Trump “welcomes the support of white supremacists, which is why he has at least two of them working for him in the White House, and sees them as morally equivalent to anti-racist protesters,” U.S. Rep. Cedric Richmond (D-La.), chairman of the Congressional Black Caucus, said late Tuesday evening. “I never thought I would see the day when the president of the United States would openly defend white supremacy.”
Richmond was referring to White House Chief Strategist Steve Bannon and senior policy advisor Stephen Miller.
On Tuesday, Richmond and leaders of three other minority Congressional caucuses called for the termination of Bannon, Miller and Deputy Assistant to the President Sebastian Gorka, calling all three “white supremacists.”
After Trump backed away from remarks Tuesday during which he referred to neo-Nazis, KKK members and white supremacists who commit acts of violence as “criminals and thugs,” former KKK Grand Wizard David Duke tweeted “Thank you President Trump for your honesty & courage to tell the truth.”
The Charlottesville, Va. incident appears to have lit a fire under some elected officials to hasten the removal of Confederate statues.
North Carolina Gov.

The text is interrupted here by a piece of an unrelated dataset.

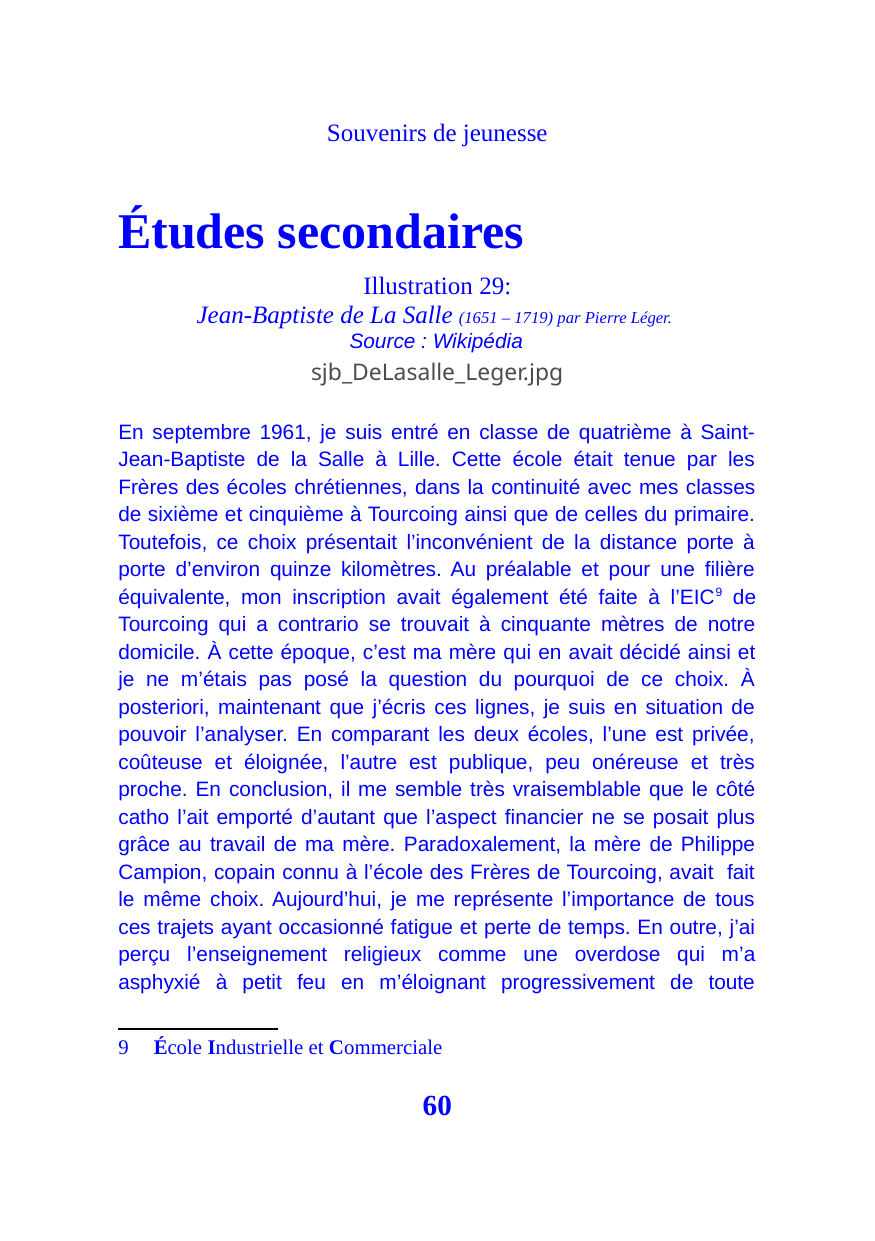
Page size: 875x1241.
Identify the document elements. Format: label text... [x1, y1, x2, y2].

Roy Cooper said last week that he would ask the Legislature to reverse a 2015 law signed by his Republican predecessor that blocks the removal or relocation of monuments and to defeat a measure that gives immunity to motorists who strike protesters.
“Our Civil War history is important, but it belongs in textbooks and museums — not a place of allegiance on Capital grounds,” Cooper said in a statement.

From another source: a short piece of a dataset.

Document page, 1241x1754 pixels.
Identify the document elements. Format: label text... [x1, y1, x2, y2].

Last Monday, Tennessee GOP Gov. Bill Haslam asked state officials to remove a bust of Nathan Bedford Forrest. A Confederate general and an early leader of the Ku Klux Klan, from the Tennessee Capitol.
In Maryland, GOP Gov. Larry Hogan said Tuesday that he would push for the removal from state land of the statue of U.S. Supreme Court Justice Roger B. Taney, author of the infamous 1857 Dred Scott decision which said that Black people had no rights that whites were “bound by law to respect.”
“While we cannot hide from our history, nor should we, the time has come to make clear the difference between properly acknowledging our past and glorifying the darkest chapters of our history,” Hogan, who had previously resisted calls for the removal of the Taney statue, said.
In Durham, NC, protesters used a rope to pull down a Confederate statue that had been erected in 1924 and in Gainsville, FL two Confederate statues were taken down last week.
Similar efforts are under way in Dallas, Jacksonville, FL, Memphis, TN, Baltimore, MD, San Antonio, TX and Lexington, KY.